The burning smell and the billow of smoke tell you everything you need to know. You can hear the blare of sirens and the flash of lights. Firemen are on the scene, hooking up their hoses and getting ready to extinguish the blaze.

But there's someone there you don't recognize. A man standing at the hydrant, wrench in one hand, stopwatch in the other. While everyone else is fighting the fire, tending to the folks that were in the building, or keeping the reporters back a safe distance, this fellow is looking down. Waiting. Until his hand tightens around the wrench, the fire hoses deflate, and the water shuts off.

"But the fire's not out!" someone shouts.

"You're only treating the symptoms!" he shouts right back. "Besides, those are my tax dollars paying for that water. When is enough, enough?"

And the fire keeps burning, while the firemen stand helpless.

Robert Romano is the latest writer to make the argument that it's time to end long-term unemployment benefits. Among the reasons? It's going to cost the taxpayers $6.4 billion dollars to extend benefits for three months. He quotes a statement from Nathan Mehrens of Americans for Limited Government, who says that a vote to extend UI benefits is "doing nothing to lift the economy out of its continued doldrums," merely "treating the symptoms." Mehrens' statement claims that, since 2008, "the government has done nothing to get out of the way of the economy and let it grow." Romano suggests that perhaps it's time to end extended unemployment benefits, and return to the pre-emergency level of 26 weeks: benefits have been repeatedly extended, and individuals are collecting more than was paid in. Romano asks: "when is enough, enough?"

Neither Romano nor Mehrens mention one critical detail: the long-term unemployed, whose benefits have been terminated. 1.3 million men and women in December, and almost 5 million by the end of 2014.

Neither Romano nor Mehrens mention why these men and women need emergency benefits. They don't mention the long and worsening odds these men and women face as they still keep competing for the jobs that are out there. They don't mention the bias against the unemployed, and they definitely don't mention the extra bias the long-term unemployed face.

They don't mention that there are nowhere near enough jobs out there: one job for every three job seekers.
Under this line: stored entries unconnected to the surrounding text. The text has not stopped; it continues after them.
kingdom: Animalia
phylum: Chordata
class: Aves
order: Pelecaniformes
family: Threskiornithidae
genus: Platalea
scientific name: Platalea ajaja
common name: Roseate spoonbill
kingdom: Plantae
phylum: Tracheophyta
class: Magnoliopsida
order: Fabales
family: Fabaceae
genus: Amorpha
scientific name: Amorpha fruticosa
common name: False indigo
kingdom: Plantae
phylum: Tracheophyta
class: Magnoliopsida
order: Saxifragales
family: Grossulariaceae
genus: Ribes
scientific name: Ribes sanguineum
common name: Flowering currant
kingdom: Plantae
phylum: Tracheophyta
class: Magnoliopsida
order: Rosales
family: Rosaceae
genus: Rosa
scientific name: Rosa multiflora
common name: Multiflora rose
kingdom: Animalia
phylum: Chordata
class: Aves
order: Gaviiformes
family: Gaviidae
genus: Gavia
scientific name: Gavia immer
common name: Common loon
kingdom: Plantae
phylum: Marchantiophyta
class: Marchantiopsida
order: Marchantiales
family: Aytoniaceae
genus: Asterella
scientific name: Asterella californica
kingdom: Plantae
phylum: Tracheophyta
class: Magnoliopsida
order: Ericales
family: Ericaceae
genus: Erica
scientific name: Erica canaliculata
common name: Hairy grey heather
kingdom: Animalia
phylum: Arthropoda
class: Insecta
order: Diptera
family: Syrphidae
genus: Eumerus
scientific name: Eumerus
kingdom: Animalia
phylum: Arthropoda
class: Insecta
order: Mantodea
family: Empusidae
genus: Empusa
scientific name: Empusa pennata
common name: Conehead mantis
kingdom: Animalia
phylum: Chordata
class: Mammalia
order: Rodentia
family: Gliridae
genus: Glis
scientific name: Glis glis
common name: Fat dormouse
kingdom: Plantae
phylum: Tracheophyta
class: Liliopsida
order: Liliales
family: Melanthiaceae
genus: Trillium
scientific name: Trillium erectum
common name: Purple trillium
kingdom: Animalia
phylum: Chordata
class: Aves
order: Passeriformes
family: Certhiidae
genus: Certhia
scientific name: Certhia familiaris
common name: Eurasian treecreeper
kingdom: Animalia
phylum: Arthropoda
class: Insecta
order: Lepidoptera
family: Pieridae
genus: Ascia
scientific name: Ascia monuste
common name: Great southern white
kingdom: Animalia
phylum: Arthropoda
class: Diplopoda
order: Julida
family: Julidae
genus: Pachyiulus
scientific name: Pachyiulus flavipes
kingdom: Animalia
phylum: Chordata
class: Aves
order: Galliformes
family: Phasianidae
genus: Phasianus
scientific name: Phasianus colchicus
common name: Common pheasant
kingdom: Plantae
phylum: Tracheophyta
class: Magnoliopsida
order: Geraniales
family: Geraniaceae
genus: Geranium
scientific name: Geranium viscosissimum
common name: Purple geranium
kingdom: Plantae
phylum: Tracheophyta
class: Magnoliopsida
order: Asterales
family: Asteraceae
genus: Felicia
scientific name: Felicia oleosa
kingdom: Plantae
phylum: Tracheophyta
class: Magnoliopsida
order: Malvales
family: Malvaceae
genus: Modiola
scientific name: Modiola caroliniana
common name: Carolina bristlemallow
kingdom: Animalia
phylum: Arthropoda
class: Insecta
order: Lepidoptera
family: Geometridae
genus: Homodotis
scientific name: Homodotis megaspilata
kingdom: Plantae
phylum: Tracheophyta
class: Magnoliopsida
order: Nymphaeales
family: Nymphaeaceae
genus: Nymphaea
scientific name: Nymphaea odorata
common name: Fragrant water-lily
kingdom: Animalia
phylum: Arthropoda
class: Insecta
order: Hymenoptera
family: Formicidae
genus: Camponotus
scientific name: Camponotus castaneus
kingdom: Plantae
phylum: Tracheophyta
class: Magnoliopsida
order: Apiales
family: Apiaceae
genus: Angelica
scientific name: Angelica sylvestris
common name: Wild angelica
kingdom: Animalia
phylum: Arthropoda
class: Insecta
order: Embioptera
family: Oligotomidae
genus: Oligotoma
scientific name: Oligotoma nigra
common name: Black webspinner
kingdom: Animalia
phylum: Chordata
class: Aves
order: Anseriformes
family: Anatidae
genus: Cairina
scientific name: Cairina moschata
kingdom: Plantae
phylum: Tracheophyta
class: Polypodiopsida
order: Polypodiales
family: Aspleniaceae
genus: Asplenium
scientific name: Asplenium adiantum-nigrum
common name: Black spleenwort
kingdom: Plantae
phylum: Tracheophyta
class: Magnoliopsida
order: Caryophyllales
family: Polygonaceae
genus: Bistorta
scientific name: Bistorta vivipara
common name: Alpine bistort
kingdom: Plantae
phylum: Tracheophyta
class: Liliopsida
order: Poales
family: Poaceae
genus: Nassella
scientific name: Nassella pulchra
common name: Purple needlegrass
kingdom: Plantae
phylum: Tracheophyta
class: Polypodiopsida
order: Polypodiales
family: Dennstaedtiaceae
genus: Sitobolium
They don't mention it takes an average of 35 weeks to find work, which means that a 26-week maximum leaves even the average job seeker out in the cold.

They don't mention the many arguments, made by economists from every side of the political spectrum, that make the case that these benefits need to be extended; that doing so benefits not just the recipients, but the entire economy.

They don't mention a lot of things, but mainly, they don't mention the people, and how the loss of this thin lifeline will throw them overboard and leave them, not to sink or to swim, but just to sink.

So, to Robert Romano, and Nathan Mehrens, and everyone who has published your article, I have a question: where are the unemployed? Why did you choose to ignore them, and why do you want us to do the same?

When is enough, enough? When the fire has been put out. For the long-term unemployed, it's still a seven-alarm blaze. Put down your stopwatch, and take your hand off the wrench. We could use your help.